One element that has been massively addressed from the original is the linearity of the first game. About half way through DQ2, you return to the land of the original game and confront the grandson of the villain from the last game, presuming him to be commanding Hargon the sorcerer. In a nifty little twist, the new Dragonlord is actually a reformed character and helps you out by giving you a boat and directing you to find 5 crests which will allow you to beat the evil wizard.
This causes the rest of the game world to completely open up and you can tackle the rest of the quest in virtually any order you see fit. It’s actually really cool that they took such a freeform approach to the adventure and exploring new lands feels as massive and daunting as I’m sure it did in 1987.
A slight issue with this free roaming approach is that everything is way too cryptic and without a walkthrough, this game is almost impossible. The language of modern video games hadn’t really been established in 1987, so some items you need to progress are either locked behind really obtuse puzzles or are hidden in extremely absurd locations that I’m not sure anyone would be able to find on their own. The Fire Crest for example is just sitting behind the fire tower on the floor, except that it’s invisible so there is no way you’d know it’s ever there without either looking it up or literally clicking on every pixel in the game.
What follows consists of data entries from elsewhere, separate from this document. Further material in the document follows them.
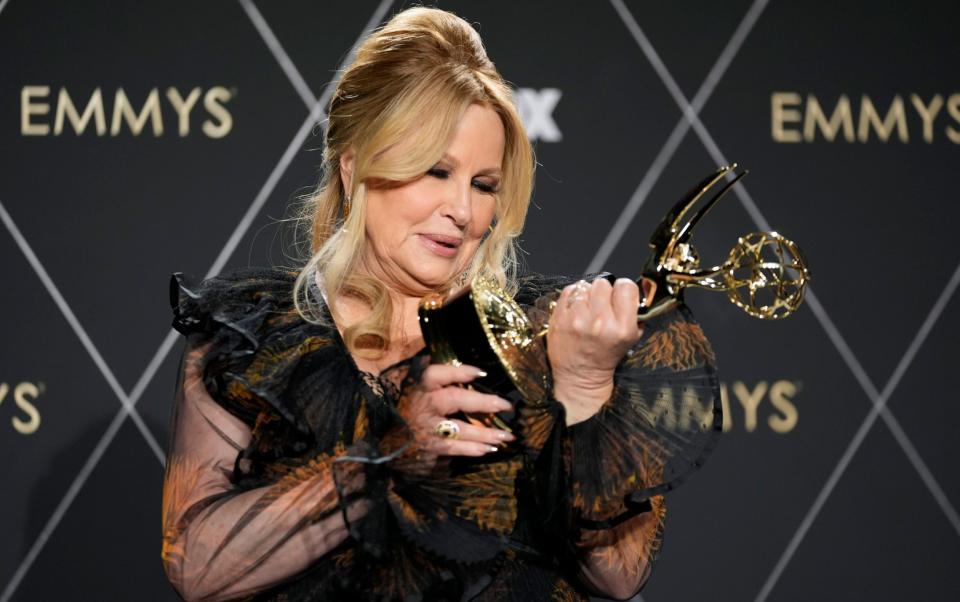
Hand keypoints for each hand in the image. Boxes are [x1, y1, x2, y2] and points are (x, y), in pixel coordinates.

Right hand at [398, 364, 515, 471]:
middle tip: (507, 405)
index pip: (439, 373)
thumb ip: (424, 371)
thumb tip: (450, 362)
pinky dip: (470, 449)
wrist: (372, 436)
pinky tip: (487, 450)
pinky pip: (452, 448)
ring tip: (506, 435)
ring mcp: (425, 427)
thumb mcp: (402, 382)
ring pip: (460, 428)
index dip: (461, 372)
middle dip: (484, 402)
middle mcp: (422, 404)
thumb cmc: (393, 405)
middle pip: (457, 399)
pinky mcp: (425, 447)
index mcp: (416, 384)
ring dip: (485, 433)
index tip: (481, 373)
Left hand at [547, 277, 654, 424]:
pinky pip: (568, 291)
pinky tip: (576, 310)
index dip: (623, 289)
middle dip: (603, 293)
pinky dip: (573, 297)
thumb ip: (634, 314)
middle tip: (601, 306)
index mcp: (621, 328)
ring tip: (587, 310)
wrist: (580, 376)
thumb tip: (631, 291)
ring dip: (587, 295)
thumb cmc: (604, 357)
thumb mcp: (631, 339)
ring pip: (584, 286)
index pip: (626, 286)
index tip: (620, 296)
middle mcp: (600, 322)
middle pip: (603, 283)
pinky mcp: (559, 318)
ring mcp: (577, 319)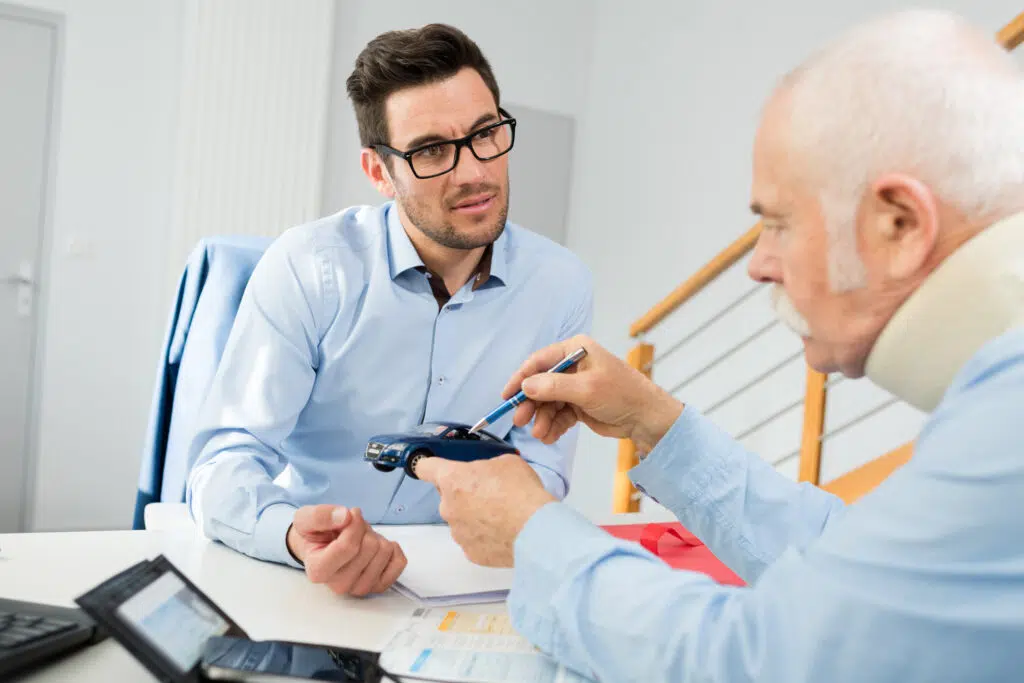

You also really need to be careful about remembering which doors are unlocked by which keys, as there are some story required items hidden behind doors in the first few areas of the game. You likely won’t get the key to open these until 15 hours into the game so you’d better hope you remember them!
On top of this the game also has a few other odd quirks of it’s old school design. Annoyingly, each key and story item takes up one of your limited inventory spaces so by the end of the game, you basically cannot have any items. Hopefully by this point you’ve gotten so powerful that you don’t need items any longer but it’s certainly quite strange to be walking round with pockets full of keys and crests and no potions.
Also the addition of the quick save option in the remakes is an absolute godsend. In the original you could only save by speaking to certain priests although for some reason there is not one in each town. I don’t actually think I’d have been able to finish this game without the option to put it down and pick it up at any time. It really made the grinding a hell of a lot more palatable knowing I wouldn’t have to trek back to a save spot when I’d finally had my fill.
So I had a surprisingly good time with both games with DQ2 being the slightly more frustrating but more complex experience. I’m not 100% convinced that playing these games is the best introduction to the series as some elements are so archaic that I’m not sure many people without my patience for obtuse retro mechanics could put up with it. I’ve heard that DQ5 and 8 are considered the best places to jump into the series so we’ll have to assess that when we get to them. Overall though, I had a good time with them and it was fun to go back to a more simple style of game after all the complex and modern games I’ve been playing recently.
Apparently DQ3 forms a final part of what’s known as the “Erdrick trilogy” so I’m excited to see how that rounds out the 8bit Dragon Quest games. I must be a sucker for more punishment, bring on more grinding!